- _LISTA DE EXERCÍCIOS_
- A) Resuma em duas frases o trecho da página sobre Lucas di Grassi.
- B) Segundo o trecho da página sobre Lucas di Grassi, que inovações geradas pelo automobilismo organizado ele cita?

Embora Lucas di Grassi tenha participado de várias competições de corridas da Fórmula, ele adotou antecipadamente a variante totalmente elétrica, e essa atitude fala por si só. Como entusiasta da sustentabilidade e defensor das causas ecológicas, ele espera que o seu trabalho como ativista e os investimentos ecologicamente sustentáveis possam ter um impacto tão grande quanto o seu sucesso nas corridas de alta octanagem.

Correndo em direção ao futuro

“Há um ditado famoso que diz que o automobilismo começou assim que o segundo carro tinha sido criado, porque isso fez com que as pessoas logo começassem a competir entre si”, afirma Lucas. Atualmente, o automobilismo serve como laboratório para o progresso. Trata-se de um espaço regulamentado, em que é possível criar soluções mirabolantes que podem ser testadas em um ambiente controlado.”

Lucas di Grassi faz uma pausa para listar algumas das inovações geradas pelo automobilismo organizado: freios a disco, sistemas de suspensão e até mesmo retrovisores - todos são recursos-padrão nos carros de consumo atualmente. Ainda que os veículos elétricos (VE) já sejam comuns nas ruas hoje em dia, ele espera que a Fórmula E promova inovações na mobilidade eletrificada, aumentando, dessa forma, a adoção e promovendo a conscientização das tecnologias ecologicamente sustentáveis que protegem o planeta.

“Em algum momento, os motores, o software e os componentes usados na Fórmula E serão usados em veículos comerciais. Em dois, três ou quatro anos, os carros elétricos (de consumo) serão muito melhores que os carros de hoje”, explica Lucas. “Pelo fato de o automobilismo ser popular e pela paixão das pessoas por ele, é fácil comunicar os benefícios das tecnologias sustentáveis, pois temos um público global.”

De fato, a mobilidade do futuro é um assunto que ganhou bastante relevância para Lucas. Como piloto com um alto nível de conhecimento técnico especializado, e ativamente envolvido no desenvolvimento e testes de carros de corrida de Fórmula E, Lucas tem um entendimento inigualável das oportunidades e dos desafios com relação aos veículos do futuro e aos seus fabricantes.

“Os meios mais acessíveis de transporte”, afirma Lucas, “serão o padrão”. Uma possibilidade de os consumidores observarem uma redução nos preços terá por base, conforme ele descreve, a “micromobilidade”: uma categoria que inclui a bicicleta tradicional e também inovações mais recentes como, por exemplo, patinetes elétricos de aluguel vinculados a um aplicativo, cada vez mais frequentes no mundo todo. O aluguel de VEs também irá se tornar mais popular, acrescenta Lucas, à medida que os consumidores levam em consideração as despesas da manutenção e do seguro.

- _AMOSTRA DE ENTRADAS_
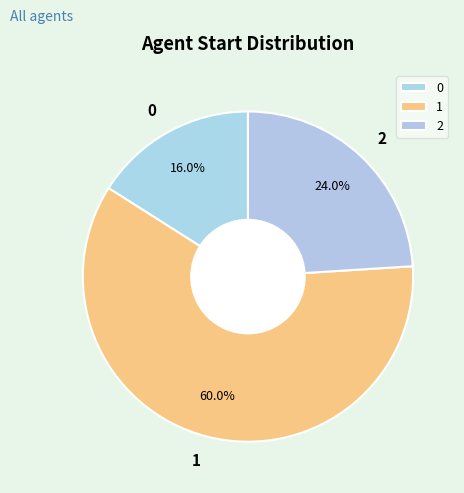

Does 2 represent more than half of the total?

No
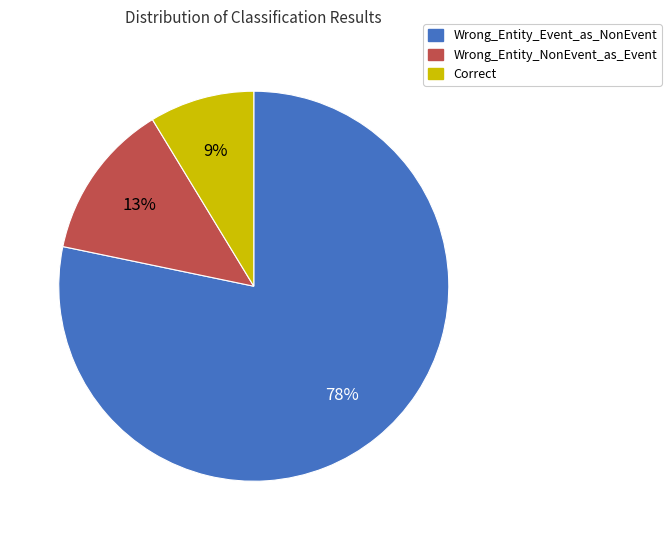

Count the number of slices in the pie.

3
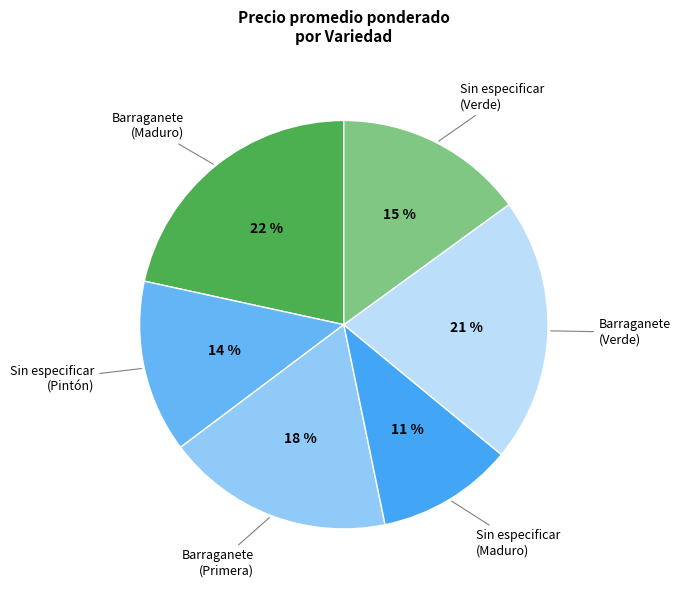

To the nearest percent, what is the difference between the Sin especificar (Pintón) and Barraganete (Maduro) slice percentages?

8%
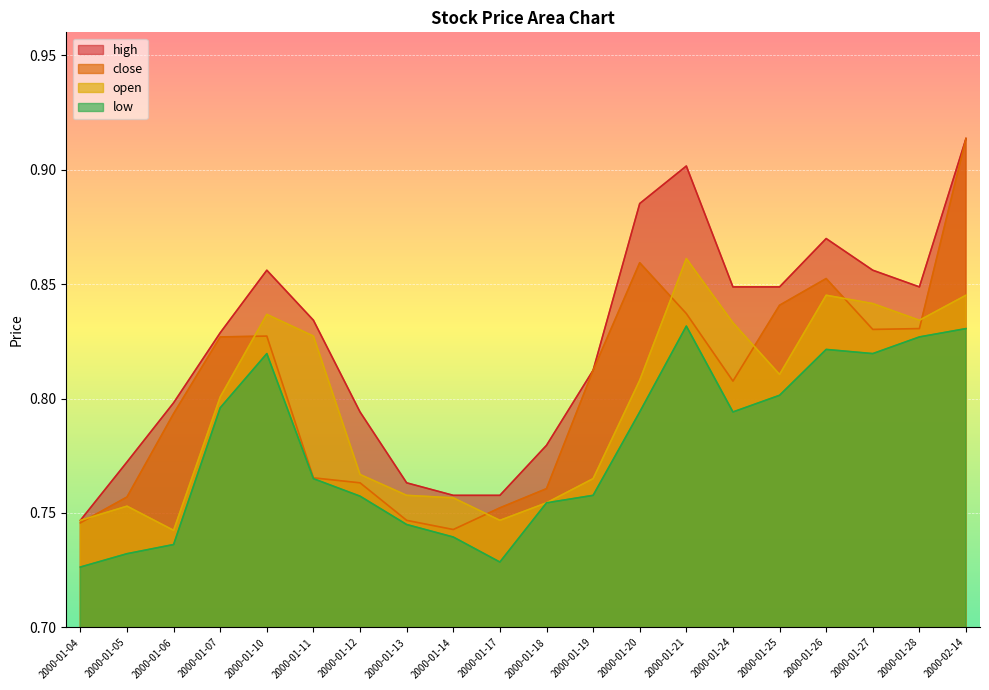

True or false: open has a value of 0.3 at 2000-01-19.

False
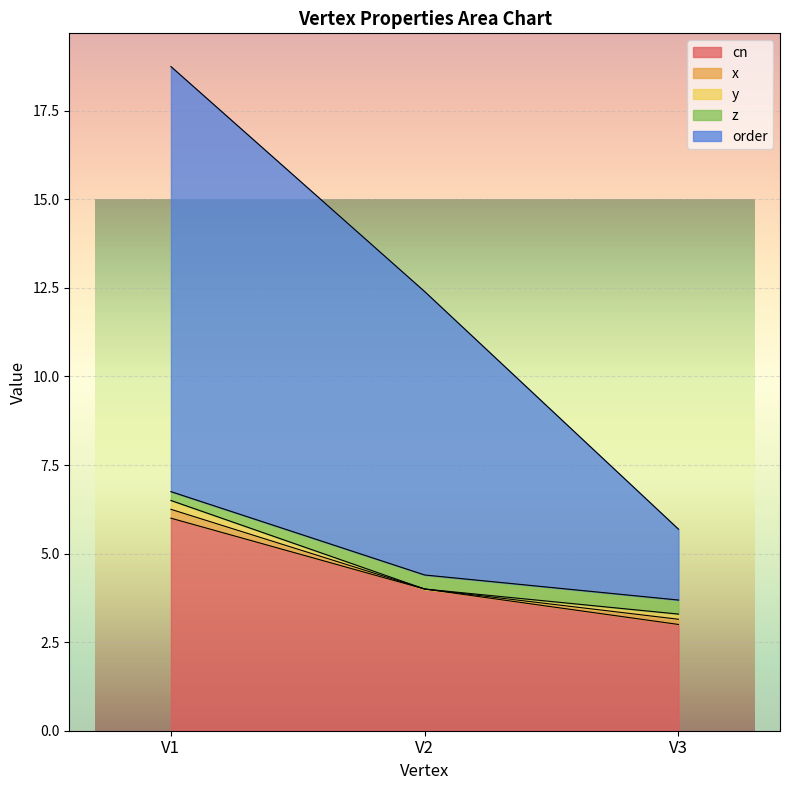

At how many categories does at least one series exceed 0?

3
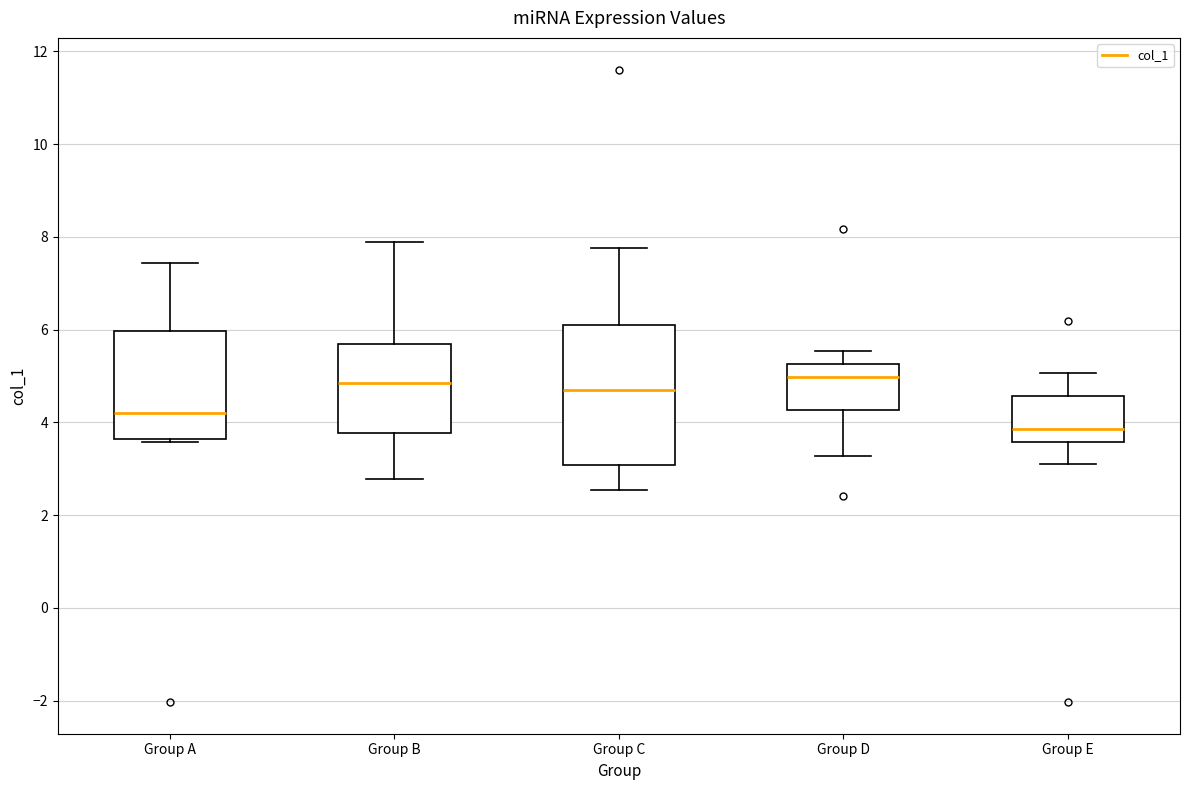

Where is the upper edge of the box for Group A on the y-axis? The values are not printed on the chart, so give them approximately, as read against the axis.

6.0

- _RESPOSTAS DOS EXERCÍCIOS_
- A) Lucas di Grassi, que adotou cedo a variante totalmente elétrica das corridas da Fórmula, espera que seu ativismo e seus investimentos sustentáveis tenham impacto tão grande quanto seu sucesso nas pistas, e vê o automobilismo como um laboratório de inovações que acabam chegando aos carros de consumo. Para ele, os componentes da Fórmula E serão usados em veículos comerciais, os meios de transporte mais acessíveis serão o padrão e o aluguel de VEs se tornará mais popular.

- B) Freios a disco, sistemas de suspensão e retrovisores.